PROVIDED DATA:
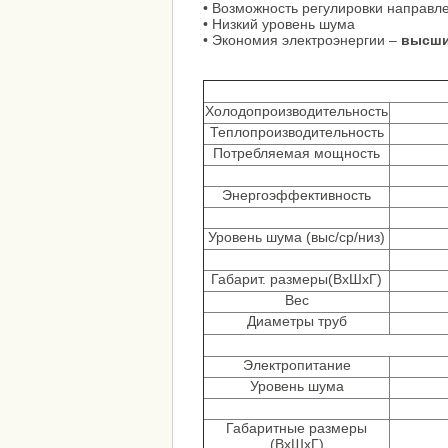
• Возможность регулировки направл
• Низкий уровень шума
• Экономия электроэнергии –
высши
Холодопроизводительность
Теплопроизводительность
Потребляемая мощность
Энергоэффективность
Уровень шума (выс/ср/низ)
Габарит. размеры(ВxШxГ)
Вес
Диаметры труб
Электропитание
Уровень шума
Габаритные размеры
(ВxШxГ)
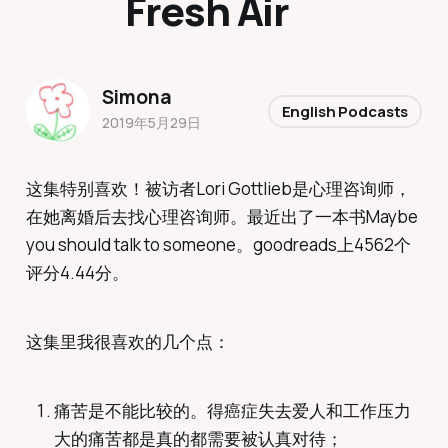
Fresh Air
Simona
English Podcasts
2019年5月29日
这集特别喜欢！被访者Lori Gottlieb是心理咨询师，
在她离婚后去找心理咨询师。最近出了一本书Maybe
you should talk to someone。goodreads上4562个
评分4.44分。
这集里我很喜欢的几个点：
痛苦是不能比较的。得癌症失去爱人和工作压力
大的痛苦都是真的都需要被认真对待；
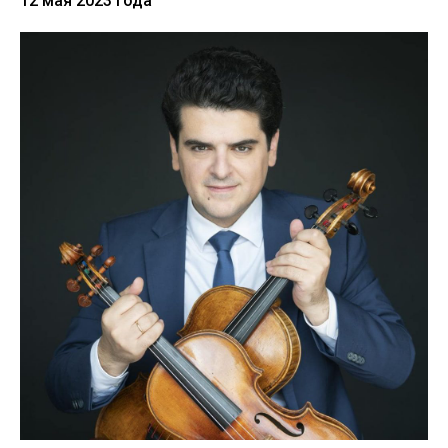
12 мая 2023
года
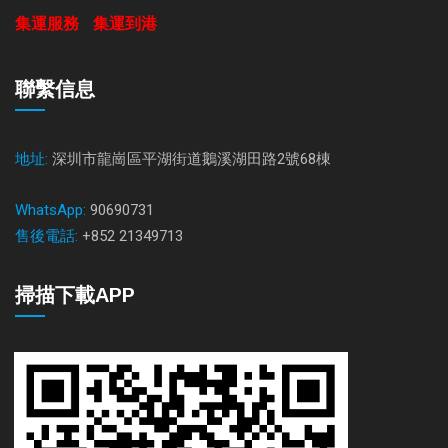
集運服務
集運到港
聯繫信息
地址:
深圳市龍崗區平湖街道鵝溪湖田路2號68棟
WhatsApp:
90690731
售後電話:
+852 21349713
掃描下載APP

* * *

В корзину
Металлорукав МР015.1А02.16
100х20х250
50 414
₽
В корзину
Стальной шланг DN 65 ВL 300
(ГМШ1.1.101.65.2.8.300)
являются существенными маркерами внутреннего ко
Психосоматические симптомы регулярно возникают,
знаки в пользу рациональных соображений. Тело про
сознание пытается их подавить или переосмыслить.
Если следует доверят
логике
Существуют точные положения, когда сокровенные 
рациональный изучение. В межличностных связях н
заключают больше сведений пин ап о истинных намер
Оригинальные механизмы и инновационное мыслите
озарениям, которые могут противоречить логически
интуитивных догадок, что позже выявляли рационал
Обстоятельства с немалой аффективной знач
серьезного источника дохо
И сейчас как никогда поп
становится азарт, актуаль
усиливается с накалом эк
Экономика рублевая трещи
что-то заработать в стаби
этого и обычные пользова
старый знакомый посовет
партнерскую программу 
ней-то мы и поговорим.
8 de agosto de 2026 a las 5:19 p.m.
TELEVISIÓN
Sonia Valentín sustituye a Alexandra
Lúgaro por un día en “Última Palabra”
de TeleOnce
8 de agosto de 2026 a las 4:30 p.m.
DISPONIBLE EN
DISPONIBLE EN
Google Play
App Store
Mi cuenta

...

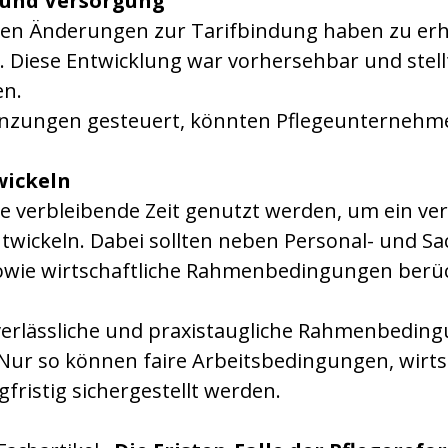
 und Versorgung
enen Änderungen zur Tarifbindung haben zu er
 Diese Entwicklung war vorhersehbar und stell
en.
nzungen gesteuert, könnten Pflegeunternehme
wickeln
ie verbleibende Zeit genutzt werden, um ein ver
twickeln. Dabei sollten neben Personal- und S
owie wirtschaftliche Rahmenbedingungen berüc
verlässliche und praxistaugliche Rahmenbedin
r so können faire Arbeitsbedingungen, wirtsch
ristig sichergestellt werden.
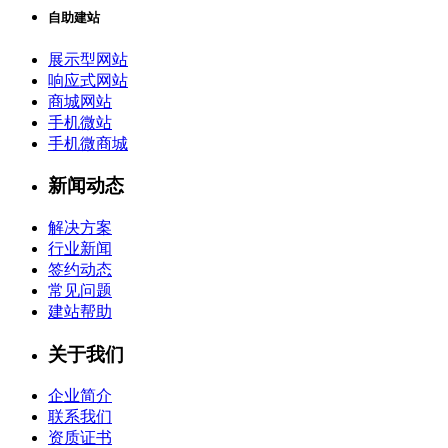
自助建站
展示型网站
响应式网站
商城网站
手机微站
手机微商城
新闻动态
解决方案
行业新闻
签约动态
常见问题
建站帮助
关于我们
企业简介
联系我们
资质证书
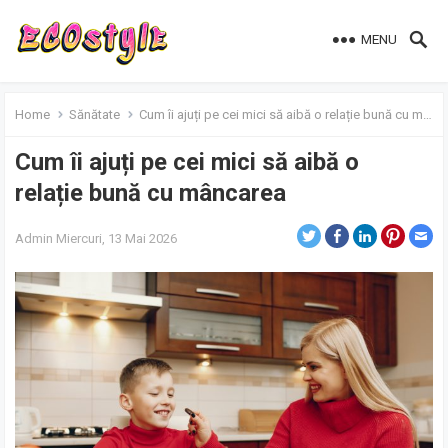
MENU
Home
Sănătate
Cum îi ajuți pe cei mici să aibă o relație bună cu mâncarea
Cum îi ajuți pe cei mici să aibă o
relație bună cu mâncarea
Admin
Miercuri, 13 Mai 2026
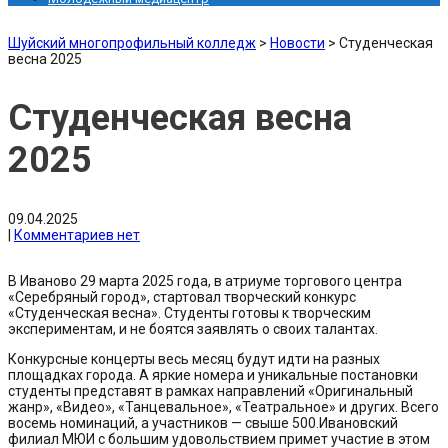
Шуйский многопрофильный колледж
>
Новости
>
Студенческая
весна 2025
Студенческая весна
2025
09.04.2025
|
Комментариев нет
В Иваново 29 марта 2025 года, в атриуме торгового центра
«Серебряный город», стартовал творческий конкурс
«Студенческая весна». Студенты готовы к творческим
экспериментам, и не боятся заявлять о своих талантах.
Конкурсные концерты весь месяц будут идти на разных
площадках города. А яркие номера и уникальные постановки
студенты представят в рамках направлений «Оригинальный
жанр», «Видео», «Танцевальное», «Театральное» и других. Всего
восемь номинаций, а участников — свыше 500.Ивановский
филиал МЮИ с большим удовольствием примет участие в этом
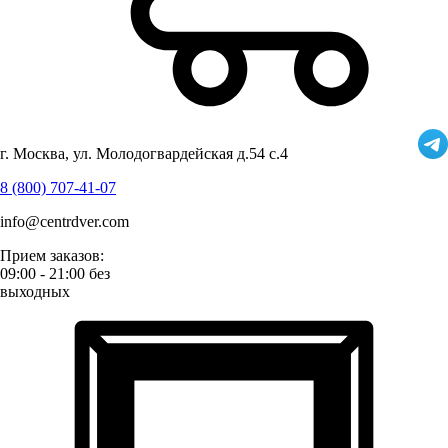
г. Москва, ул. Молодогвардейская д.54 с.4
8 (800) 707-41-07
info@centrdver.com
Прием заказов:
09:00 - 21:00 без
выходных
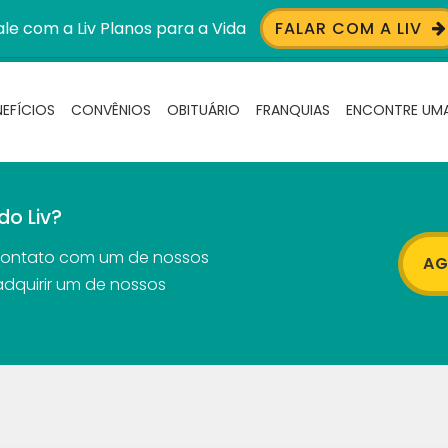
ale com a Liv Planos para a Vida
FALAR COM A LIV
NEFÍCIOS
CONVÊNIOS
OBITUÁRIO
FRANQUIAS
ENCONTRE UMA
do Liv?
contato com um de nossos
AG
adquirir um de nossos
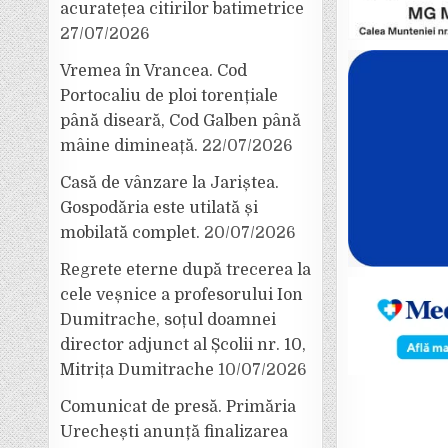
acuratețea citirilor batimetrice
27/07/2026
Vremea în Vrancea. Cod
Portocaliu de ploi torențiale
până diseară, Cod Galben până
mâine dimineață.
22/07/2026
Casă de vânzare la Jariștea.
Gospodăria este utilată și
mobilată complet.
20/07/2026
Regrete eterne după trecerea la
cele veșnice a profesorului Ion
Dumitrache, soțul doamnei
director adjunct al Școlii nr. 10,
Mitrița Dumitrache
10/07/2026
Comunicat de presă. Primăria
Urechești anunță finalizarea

INSTRUCTIONS TO FOLLOW: Copy out, unchanged, the lines of the entries above that run from the line containing "acuratețea citirilor batimetrice" through the line containing "Regrete eterne după trecerea la", including both of those lines.

ANSWER TO THE EXERCISE:
acuratețea citirilor batimetrice
27/07/2026
Vremea în Vrancea. Cod
Portocaliu de ploi torențiale
până diseară, Cod Galben până
mâine dimineață.
22/07/2026
Casă de vânzare la Jariștea.
Gospodăria este utilată și
mobilată complet.
20/07/2026
Regrete eterne după trecerea la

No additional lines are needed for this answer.